Design Population-based cohort.
Setting Routinely collected antenatal healthcare data between January 2003 and September 2017 at University Hospital Southampton, England.
Participants Health records of women with their first two consecutive singleton live-birth pregnancies were analysed (n=15 940).
Primary outcome measure Risk of LGA, recurrent LGA and new LGA births in the second pregnancy.
Results Of the 15 940 women, 16.0% lost and 47.7% gained weight (≥1 kg/m2) between pregnancies. A lower proportion of babies born to women who lost ≥1 kg/m2 (12.4%) and remained weight stable between −1 and 1 kg/m2 (11.9%) between pregnancies were LGA compared with 13.5% and 15.9% in women who gained 1–3 and ≥3 kg/m2, respectively.
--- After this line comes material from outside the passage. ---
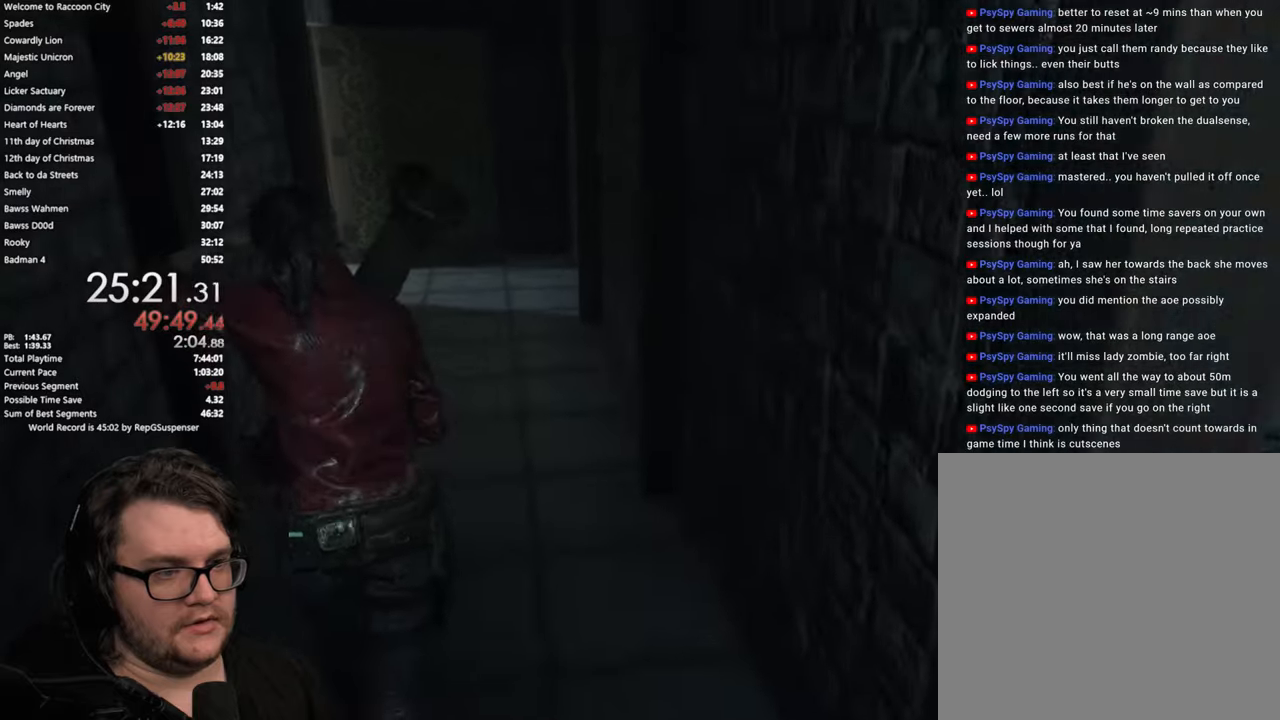
{"buttons": [], "left_stick": "up", "right_stick": "down-left", "button_events": []}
The highest proportion was in obese women who gained ≥3 kg/m2 (21.2%). Overweight women had a reduced risk of recurrent LGA in the second pregnancy if they lost ≥1 kg/m2 (adjusted relative risk (aRR) 0.69, 95% CI 0.48 to 0.97) whereas overweight women who gained ≥3 kg/m2 were at increased risk of new LGA after having a non-LGA birth in their first pregnancy (aRR 1.35, 95% CI 1.05 to 1.75). Normal-weight women who gained weight were also at increased risk of new LGA in the second pregnancy (aRR 1.26, 95% CI 1.06 to 1.50 with gain of 1–3 kg/m2 and aRR 1.34, 95% CI 1.09 to 1.65 with gain of ≥3 kg/m2).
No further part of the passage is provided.